July 28, 2011
I realized after a while that sometimes you have to leave the past behind, maybe even kick it before it creeps back into your present. It's a tough thing to do when the past keeps saying all these nice things, but don't give in, they know exactly what to say to get you. Leave the past in the past where it belongs.
Posted by Alejandra at 11:44 PM
I hate when you do this. Don't you dare make me feel guilty when it was you who never came around. I've been in this town for two months and you didn't bother to call or visit and now a weekend before leaving you say you've moved all your plans for me? Don't bother.
Posted by Alejandra at 2:03 AM
July 10, 2011
July 9, 2011
I won't find him until I'm successful, that's what she told me. Maybe I should believe her, work has always been my focus, don't know why I felt like I could just change. I'm scared that maybe when that happens I won't want to find him anymore, I'll be comfortable alone.

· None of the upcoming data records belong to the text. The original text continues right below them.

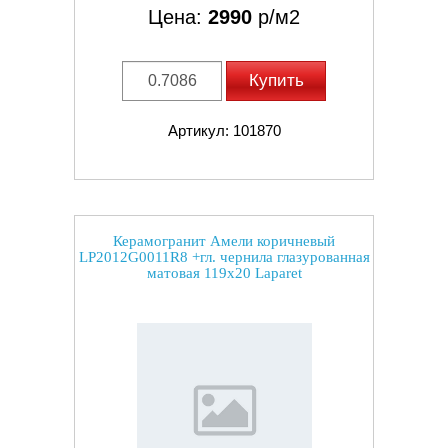
Цена:
2990
р/м2
Купить
Артикул: 101870
Керамогранит Амели коричневый
LP2012G0011R8 +гл. чернила глазурованная
матовая 119x20 Laparet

Posted by Alejandra at 12:01 AM
July 7, 2011
July 5, 2011
It's just a bad night, that's what I tell myself, I don't know any other way to deal. I wanted to feel strong for so long, but who am I kidding, I'm still little fragile scared me, I get lonely and sad and I cry in the middle of the night when there's no one around 'cause I wouldn't know how to explain that I've lost all hope and I'm so tired of merely existing.